Data section ::

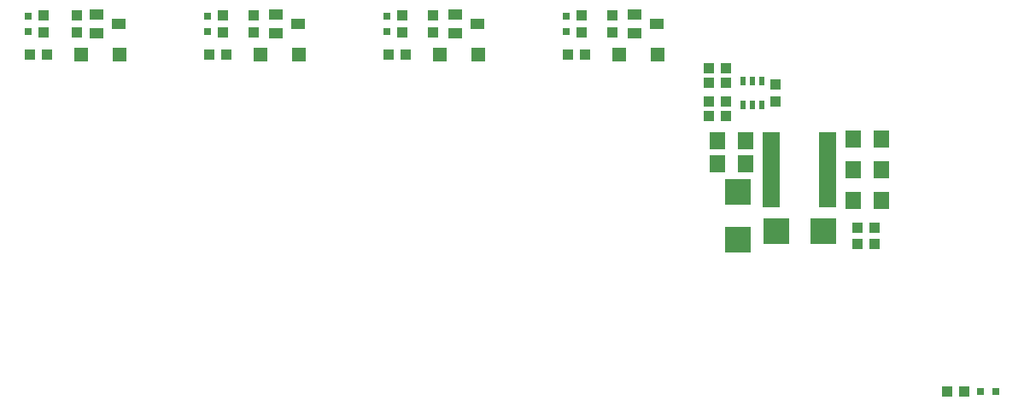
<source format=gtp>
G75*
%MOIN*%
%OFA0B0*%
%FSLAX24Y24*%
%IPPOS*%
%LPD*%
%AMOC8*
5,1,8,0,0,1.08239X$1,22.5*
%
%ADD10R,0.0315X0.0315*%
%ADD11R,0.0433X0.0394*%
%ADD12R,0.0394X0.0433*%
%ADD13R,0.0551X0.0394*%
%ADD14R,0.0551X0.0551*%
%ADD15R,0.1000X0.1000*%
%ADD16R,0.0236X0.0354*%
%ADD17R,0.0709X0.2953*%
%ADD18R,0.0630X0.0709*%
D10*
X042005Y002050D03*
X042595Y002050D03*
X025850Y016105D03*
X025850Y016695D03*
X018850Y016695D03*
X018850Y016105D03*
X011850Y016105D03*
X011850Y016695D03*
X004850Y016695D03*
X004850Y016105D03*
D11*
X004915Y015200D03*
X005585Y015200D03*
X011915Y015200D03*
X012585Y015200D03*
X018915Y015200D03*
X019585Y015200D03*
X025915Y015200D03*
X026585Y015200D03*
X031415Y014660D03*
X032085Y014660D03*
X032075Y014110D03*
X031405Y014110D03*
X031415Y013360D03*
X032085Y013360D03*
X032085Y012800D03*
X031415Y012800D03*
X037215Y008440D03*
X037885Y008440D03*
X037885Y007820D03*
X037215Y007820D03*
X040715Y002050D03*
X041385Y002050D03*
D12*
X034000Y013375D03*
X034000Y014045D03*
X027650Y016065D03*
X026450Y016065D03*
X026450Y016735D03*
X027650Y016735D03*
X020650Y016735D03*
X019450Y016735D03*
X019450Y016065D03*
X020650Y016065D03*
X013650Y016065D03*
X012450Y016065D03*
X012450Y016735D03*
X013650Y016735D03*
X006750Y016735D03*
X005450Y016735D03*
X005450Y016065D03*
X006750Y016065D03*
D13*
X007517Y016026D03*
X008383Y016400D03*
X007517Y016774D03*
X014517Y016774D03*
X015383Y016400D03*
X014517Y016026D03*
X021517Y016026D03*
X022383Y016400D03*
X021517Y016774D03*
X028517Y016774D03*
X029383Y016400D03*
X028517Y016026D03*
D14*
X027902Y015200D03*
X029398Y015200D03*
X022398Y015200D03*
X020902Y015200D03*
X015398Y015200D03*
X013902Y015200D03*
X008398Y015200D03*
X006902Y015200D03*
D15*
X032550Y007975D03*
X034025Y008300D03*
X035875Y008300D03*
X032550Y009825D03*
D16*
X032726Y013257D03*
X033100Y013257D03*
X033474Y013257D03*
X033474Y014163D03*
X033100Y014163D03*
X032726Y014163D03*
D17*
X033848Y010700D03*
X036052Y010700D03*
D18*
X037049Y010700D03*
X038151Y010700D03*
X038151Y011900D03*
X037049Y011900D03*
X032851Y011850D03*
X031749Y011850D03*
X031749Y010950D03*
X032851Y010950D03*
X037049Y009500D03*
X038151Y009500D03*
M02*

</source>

* * *

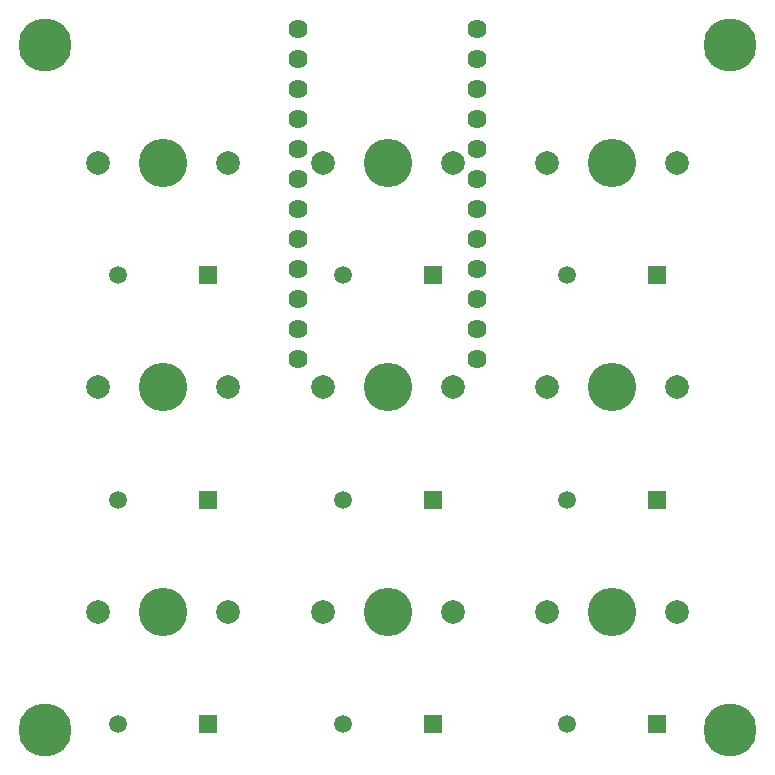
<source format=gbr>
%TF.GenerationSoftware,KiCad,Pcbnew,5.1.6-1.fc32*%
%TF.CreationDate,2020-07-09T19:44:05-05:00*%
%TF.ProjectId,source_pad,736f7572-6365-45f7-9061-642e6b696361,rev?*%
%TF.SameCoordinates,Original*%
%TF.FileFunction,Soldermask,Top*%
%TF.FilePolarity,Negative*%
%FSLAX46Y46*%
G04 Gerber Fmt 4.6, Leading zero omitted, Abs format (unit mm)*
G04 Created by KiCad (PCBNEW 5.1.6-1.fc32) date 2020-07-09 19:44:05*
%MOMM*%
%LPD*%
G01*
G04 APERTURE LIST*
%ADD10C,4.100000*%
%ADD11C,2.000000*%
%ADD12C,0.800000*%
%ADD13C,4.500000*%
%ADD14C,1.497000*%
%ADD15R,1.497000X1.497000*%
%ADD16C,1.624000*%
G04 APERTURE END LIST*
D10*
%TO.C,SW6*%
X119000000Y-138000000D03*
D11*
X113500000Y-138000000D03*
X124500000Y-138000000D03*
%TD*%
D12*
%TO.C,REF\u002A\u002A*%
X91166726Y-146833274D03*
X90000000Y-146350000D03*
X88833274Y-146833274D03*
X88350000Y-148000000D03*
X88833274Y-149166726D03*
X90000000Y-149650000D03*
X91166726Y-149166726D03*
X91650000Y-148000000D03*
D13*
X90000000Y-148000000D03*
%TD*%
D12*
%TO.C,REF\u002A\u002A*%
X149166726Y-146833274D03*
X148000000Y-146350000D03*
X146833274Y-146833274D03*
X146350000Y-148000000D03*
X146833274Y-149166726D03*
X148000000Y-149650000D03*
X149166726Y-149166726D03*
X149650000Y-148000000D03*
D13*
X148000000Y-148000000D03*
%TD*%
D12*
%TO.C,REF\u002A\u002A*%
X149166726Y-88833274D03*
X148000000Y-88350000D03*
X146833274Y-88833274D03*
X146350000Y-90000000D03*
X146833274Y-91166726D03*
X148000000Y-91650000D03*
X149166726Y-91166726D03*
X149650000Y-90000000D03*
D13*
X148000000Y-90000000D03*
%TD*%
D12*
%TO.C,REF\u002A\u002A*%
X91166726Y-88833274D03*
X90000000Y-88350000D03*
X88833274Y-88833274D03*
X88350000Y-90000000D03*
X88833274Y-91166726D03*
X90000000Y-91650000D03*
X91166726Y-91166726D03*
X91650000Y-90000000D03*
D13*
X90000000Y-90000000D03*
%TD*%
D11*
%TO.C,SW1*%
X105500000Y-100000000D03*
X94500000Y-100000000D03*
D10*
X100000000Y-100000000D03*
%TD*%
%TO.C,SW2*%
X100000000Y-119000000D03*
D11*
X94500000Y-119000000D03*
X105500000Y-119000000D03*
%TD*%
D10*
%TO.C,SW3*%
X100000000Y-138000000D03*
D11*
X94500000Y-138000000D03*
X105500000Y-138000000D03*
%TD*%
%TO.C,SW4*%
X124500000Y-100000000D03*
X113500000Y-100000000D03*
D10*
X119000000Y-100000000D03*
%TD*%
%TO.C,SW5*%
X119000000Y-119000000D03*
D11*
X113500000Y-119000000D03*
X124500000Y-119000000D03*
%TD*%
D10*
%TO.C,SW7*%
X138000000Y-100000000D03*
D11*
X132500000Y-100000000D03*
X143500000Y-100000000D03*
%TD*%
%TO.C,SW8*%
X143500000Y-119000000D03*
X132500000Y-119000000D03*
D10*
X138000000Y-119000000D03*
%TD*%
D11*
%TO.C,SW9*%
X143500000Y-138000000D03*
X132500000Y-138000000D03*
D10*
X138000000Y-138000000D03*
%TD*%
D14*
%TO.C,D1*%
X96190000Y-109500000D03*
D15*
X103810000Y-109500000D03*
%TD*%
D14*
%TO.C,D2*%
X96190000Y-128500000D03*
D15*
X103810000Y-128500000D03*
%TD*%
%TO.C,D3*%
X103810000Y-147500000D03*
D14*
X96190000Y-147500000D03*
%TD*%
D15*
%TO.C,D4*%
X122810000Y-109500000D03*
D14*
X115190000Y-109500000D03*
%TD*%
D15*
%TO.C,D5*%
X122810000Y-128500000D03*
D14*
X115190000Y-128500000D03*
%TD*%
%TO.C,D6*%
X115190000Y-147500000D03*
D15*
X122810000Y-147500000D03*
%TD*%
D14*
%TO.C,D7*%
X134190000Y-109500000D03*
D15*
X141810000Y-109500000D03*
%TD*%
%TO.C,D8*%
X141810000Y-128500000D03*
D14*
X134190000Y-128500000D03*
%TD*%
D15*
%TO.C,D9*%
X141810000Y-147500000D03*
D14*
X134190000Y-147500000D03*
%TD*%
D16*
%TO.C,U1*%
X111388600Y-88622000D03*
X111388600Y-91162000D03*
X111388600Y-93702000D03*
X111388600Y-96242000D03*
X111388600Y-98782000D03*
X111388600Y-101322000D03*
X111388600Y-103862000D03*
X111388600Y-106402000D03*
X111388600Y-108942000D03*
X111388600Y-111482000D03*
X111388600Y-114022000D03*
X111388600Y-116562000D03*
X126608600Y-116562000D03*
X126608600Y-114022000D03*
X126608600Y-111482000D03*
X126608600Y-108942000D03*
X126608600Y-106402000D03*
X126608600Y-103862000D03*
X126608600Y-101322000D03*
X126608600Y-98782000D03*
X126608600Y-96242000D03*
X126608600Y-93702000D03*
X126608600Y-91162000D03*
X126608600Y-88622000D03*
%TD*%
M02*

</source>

* * *

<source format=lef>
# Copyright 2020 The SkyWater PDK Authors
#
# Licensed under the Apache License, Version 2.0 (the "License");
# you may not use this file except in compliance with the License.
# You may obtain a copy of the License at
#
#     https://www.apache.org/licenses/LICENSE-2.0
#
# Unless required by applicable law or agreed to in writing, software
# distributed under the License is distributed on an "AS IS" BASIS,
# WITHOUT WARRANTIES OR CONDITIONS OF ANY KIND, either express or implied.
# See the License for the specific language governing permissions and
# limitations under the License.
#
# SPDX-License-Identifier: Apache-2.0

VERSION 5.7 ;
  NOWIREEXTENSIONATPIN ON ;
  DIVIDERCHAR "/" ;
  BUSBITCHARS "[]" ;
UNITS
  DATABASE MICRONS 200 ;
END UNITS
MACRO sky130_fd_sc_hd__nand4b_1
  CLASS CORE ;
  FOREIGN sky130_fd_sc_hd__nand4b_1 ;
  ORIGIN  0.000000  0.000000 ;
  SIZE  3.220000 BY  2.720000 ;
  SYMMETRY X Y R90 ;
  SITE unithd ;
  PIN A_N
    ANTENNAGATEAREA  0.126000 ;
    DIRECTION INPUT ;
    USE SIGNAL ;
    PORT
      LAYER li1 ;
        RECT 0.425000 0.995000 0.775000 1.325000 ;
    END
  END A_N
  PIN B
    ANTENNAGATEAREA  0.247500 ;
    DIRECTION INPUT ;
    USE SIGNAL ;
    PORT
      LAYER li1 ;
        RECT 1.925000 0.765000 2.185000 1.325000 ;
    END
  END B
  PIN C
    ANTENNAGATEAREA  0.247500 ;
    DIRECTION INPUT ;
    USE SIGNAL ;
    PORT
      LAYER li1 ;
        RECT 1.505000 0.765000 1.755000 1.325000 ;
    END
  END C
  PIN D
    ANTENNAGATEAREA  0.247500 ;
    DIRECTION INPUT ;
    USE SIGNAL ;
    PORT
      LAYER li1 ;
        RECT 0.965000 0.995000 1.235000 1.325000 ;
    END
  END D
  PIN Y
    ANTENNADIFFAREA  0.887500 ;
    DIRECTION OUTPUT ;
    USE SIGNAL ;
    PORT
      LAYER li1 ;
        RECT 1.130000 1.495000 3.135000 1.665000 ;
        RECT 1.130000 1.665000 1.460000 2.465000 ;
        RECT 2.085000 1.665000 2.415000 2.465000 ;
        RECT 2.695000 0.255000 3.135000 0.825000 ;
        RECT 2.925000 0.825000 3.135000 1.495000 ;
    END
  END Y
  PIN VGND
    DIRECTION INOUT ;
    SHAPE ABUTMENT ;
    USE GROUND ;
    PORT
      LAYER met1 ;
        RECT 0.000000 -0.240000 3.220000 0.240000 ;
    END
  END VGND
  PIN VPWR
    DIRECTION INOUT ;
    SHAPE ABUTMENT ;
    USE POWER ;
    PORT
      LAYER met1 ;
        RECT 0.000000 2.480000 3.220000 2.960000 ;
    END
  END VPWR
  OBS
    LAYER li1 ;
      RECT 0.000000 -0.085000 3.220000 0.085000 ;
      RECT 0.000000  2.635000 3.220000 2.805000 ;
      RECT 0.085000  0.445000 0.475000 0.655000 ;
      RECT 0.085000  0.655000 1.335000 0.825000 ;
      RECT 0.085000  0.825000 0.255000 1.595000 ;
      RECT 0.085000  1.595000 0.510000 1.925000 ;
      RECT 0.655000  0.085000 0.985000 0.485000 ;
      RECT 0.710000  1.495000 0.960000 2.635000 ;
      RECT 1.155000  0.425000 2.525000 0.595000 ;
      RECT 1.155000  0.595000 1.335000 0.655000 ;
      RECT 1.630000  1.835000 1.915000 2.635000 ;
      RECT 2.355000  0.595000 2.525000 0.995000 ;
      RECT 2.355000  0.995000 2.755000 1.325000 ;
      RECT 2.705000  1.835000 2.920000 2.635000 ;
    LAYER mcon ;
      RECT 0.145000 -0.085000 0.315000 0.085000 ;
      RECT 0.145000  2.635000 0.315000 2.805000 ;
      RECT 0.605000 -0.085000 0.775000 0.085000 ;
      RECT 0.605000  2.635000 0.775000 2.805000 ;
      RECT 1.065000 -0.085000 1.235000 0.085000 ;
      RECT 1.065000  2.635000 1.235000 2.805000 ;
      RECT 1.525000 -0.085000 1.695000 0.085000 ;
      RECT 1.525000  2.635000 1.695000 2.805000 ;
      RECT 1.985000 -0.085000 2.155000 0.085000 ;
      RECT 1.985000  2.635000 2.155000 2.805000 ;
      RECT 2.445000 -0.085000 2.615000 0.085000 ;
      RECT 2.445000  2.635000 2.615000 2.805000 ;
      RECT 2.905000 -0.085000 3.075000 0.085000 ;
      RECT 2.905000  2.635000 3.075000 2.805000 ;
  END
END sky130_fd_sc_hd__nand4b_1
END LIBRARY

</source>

Task to complete :: Only the lines above starting with the one with "X113500000Y-119000000D03*" and going through the one with "X138000000Y-119000000D03*" are to be copied, word for word and with both ends kept.

Task answer ::
X113500000Y-119000000D03*
X124500000Y-119000000D03*
%TD*%
D10*
%TO.C,SW7*%
X138000000Y-100000000D03*
D11*
X132500000Y-100000000D03*
X143500000Y-100000000D03*
%TD*%
%TO.C,SW8*%
X143500000Y-119000000D03*
X132500000Y-119000000D03*
D10*
X138000000Y-119000000D03*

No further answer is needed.